The distribution deal also marks the first significant agreement since former Paramount CEO Bob Bakish was ousted late last month, with a trio of senior leaders taking the helm as the Office of the CEO in the interim. In Q1 Paramount +added 3.7 million subscribers for a global base of 71.2 million.

“We are very pleased to renew and expand our long-standing partnership with Charter to provide continued access to Paramount’s leading portfolio of broadcast, entertainment, news and sports brands,” said Ray Hopkins, President of U.S. Networks Distribution at Paramount, in a statement. “This innovative deal celebrates our mutual commitment to deliver flexibility, choice and value for audiences everywhere, and we look forward to bringing even more of our fan-favorite programming to Spectrum customers through our direct-to-consumer streaming services for the first time.”

Bundles, bundles, bundles

Charter’s delivering one of the latest bundle iterations as both streamers and service providers explore pairing services to bring business benefits and ease the burden of multiple subscriptions for consumers.

On the service provider side, traditional operators and telcos are looking for TV options to offer and entice or retain customers as they pivot away from traditional pay TV and prioritize broadband growth, where pairing entertainment can help maintain customer relationships for other services.

In a recent column on StreamTV Insider, Parks Associates Director Eric Sorensen noted that “telcos are pursuing aggressive options with streaming in order to keep the pay TV business operating for as long as feasible.”

Parks Associates research showed that as of Q1 2024 Charter’s Spectrum TV services are in 23% of internet homes, up yoy from its 19% market share in each 2022 and 2023.

Sorensen wrote that service providers are adopting streaming bundles to lower operational expenses and to appeal to larger advertisers by enabling ad buying across multiple platforms.

“Additionally, bundles help prevent churn of the subscriber completely departing,” wrote Sorensen. “Parks Associates anticipates we will continue to see the reemergence of a new kind bundle as a way for pay-TV providers to reengage and entice lost customers.”

Streamers, meanwhile, are teaming up with providers and competing services as they seek to reduce churn, build up nascent ad-supported subscription tiers and potentially benefit from greater marketing and sales power.

Cable operator Comcast just this week detailed a new streaming bundle, dubbed StreamSaver, that includes ad-supported versions of Netflix, its own Peacock streaming service, and Apple TV+ for $15 per month when combined with internet or TV service.

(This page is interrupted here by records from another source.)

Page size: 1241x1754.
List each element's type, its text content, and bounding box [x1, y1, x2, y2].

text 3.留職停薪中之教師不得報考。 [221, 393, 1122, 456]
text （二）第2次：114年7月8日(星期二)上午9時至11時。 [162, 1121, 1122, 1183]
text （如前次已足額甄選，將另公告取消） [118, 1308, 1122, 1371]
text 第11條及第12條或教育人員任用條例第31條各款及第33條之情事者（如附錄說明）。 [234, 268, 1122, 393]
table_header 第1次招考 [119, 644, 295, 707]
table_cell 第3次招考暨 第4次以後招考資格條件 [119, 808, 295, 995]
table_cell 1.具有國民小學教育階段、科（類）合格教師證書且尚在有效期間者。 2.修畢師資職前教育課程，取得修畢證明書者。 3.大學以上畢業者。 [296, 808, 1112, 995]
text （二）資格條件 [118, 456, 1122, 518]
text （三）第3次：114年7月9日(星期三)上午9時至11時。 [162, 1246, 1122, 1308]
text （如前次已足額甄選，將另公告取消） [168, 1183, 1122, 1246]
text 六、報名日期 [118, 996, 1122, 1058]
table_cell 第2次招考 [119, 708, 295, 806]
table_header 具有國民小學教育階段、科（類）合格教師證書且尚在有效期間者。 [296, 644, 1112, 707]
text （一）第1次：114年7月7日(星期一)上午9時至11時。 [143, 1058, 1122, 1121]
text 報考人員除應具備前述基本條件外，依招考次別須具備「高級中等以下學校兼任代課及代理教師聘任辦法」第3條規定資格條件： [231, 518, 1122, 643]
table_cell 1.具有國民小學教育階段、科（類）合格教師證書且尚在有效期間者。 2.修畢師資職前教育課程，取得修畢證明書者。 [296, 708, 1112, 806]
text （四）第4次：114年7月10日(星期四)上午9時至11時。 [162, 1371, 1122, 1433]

It’s also offering StreamSaver paired with Comcast’s NowTV package (which includes a lineup of cable TV networks) for $30 per month. 

In TVREV analyst Alan Wolk’s view, this package “could well be more than enough pay TV for most people, provided they are comfortable with watching MSNBC and NBC for their news and provided Peacock carries their local NBC station.”

Wolk, in a Friday column on StreamTV Insider, laid out his vision of how the so-called “Great Rebundling” will take shape over the next few years, writing that broadband and/or mobile providers will bundle “a little bit of everything together to create consumer’s ‘permanent’ home base, with consumers seeing other services as ‘churn worthy’ providers they’ll stay with for a couple of months,” and meaning a battle’s afoot for the most compelling streaming bundle.

In a different kind of bundle, Warner Bros. Discovery and Disney this month announced plans to offer Hulu, Disney+ and Max together directly to consumers for a yet-to-be disclosed price.